• What you are asked to do: Your answer should be one number: how many lines below have the word "linejoin".

[Saved entries]
▬▬▬
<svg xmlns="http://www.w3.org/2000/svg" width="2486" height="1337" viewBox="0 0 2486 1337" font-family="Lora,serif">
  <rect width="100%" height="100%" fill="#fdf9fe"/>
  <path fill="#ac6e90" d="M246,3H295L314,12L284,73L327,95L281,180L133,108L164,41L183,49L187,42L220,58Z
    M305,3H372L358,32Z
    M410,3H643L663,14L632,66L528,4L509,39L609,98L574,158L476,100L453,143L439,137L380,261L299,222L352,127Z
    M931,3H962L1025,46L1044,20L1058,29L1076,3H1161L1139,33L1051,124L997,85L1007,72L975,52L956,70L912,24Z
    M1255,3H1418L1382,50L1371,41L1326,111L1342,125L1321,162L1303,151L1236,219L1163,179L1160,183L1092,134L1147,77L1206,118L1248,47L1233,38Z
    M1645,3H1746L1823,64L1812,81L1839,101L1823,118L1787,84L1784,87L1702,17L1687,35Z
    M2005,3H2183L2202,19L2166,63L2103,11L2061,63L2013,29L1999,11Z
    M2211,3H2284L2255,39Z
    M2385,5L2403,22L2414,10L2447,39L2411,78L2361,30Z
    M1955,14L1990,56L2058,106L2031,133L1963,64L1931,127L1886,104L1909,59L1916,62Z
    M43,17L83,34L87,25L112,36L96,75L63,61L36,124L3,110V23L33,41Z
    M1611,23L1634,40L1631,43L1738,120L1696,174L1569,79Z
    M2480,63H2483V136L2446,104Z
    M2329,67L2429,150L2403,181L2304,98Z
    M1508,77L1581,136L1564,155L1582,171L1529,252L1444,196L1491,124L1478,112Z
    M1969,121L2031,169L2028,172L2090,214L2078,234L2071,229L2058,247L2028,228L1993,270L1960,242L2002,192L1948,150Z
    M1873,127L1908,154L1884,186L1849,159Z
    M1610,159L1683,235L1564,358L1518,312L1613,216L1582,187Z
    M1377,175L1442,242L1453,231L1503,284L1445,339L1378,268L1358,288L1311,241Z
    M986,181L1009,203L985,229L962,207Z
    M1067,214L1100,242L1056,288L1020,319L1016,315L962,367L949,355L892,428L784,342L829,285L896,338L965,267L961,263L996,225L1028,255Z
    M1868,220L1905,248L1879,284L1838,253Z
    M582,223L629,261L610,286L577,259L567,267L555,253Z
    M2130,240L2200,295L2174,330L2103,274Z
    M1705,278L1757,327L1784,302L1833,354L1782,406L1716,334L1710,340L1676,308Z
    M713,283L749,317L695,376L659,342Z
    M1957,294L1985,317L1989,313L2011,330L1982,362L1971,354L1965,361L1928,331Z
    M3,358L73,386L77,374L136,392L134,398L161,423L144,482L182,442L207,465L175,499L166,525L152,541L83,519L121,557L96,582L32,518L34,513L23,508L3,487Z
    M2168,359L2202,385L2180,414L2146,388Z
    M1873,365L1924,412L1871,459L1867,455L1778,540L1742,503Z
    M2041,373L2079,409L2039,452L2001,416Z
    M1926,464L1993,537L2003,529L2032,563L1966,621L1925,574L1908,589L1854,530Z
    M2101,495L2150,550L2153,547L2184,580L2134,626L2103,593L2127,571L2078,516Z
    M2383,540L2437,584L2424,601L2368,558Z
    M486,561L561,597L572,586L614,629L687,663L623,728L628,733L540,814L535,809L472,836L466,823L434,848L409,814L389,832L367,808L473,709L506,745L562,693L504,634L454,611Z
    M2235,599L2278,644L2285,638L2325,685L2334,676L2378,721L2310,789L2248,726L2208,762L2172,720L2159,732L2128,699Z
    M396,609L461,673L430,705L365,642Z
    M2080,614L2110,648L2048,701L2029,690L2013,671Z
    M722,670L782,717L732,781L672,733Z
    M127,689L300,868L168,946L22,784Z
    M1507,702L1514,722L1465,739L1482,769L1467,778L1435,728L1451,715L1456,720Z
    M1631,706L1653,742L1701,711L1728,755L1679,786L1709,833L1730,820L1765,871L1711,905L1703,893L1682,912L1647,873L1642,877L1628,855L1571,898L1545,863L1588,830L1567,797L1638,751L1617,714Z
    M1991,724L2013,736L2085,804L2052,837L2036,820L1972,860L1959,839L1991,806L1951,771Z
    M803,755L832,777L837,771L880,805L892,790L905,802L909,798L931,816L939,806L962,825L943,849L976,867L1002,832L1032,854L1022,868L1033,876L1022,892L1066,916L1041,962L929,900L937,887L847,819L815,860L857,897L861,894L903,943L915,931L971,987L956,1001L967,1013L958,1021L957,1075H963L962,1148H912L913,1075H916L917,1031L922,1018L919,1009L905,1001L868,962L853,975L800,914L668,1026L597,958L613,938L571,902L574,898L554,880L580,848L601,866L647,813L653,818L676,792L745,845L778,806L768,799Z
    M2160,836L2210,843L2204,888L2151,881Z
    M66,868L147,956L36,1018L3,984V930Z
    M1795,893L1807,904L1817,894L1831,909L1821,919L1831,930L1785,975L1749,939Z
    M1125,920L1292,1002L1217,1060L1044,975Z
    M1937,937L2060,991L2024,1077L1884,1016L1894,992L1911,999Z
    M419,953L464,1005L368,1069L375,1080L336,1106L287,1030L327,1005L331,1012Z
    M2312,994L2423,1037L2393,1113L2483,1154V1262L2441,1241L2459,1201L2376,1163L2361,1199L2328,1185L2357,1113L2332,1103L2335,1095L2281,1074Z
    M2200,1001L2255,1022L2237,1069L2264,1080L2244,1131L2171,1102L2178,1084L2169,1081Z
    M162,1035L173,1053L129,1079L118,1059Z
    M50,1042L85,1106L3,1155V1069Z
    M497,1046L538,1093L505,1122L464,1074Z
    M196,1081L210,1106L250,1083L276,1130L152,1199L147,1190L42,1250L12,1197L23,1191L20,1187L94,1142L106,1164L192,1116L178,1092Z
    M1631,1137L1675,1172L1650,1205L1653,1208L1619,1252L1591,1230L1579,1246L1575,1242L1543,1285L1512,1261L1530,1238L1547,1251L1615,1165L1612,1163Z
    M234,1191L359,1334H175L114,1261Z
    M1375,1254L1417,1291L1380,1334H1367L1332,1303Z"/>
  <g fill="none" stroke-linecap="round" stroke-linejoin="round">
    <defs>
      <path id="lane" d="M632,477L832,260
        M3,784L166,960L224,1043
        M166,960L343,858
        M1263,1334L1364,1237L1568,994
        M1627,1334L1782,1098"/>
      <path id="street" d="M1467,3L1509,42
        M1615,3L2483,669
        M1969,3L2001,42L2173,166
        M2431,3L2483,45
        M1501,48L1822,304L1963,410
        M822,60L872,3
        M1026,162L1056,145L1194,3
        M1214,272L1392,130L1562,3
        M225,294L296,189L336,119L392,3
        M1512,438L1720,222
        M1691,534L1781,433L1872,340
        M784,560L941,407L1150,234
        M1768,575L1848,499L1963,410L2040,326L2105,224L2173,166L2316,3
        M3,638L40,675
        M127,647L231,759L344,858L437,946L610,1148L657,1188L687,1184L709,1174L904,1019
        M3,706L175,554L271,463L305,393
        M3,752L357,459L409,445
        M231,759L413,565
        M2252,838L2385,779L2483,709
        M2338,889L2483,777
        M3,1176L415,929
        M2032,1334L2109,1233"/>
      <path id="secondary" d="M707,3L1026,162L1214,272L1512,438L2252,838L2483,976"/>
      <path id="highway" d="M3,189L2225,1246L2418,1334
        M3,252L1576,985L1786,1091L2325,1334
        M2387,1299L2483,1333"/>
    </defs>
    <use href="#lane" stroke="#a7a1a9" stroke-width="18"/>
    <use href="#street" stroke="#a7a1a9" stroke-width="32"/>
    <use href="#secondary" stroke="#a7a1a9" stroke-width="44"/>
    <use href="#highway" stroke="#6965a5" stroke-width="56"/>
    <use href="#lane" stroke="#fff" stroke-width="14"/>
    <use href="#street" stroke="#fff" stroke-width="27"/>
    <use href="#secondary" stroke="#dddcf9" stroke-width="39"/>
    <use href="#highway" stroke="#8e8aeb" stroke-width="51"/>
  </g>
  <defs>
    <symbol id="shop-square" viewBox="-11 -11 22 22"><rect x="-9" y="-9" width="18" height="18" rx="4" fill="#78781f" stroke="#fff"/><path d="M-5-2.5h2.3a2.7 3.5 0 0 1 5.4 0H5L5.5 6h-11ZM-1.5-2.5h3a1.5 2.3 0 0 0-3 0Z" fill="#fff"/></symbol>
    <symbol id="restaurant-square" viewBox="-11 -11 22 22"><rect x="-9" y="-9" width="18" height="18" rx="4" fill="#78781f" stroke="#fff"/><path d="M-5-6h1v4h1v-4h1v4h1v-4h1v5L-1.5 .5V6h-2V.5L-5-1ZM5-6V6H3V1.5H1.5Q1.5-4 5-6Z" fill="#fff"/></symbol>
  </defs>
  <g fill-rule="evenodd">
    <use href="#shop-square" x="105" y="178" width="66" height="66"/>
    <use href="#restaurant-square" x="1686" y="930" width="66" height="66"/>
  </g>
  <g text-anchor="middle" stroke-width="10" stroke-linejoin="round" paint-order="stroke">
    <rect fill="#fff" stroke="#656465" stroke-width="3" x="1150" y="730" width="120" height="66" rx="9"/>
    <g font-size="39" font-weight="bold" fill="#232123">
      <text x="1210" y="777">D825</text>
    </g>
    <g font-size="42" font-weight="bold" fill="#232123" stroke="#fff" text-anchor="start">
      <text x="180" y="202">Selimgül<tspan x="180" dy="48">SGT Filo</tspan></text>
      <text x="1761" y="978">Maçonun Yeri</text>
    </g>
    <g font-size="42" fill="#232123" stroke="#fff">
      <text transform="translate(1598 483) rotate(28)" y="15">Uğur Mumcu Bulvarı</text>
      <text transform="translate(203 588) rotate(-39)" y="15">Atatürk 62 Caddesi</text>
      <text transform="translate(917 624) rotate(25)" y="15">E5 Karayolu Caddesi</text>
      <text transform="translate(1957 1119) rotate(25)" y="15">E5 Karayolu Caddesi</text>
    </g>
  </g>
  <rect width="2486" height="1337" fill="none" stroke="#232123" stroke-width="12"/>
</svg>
▬▬▬
• Completed exercise: 2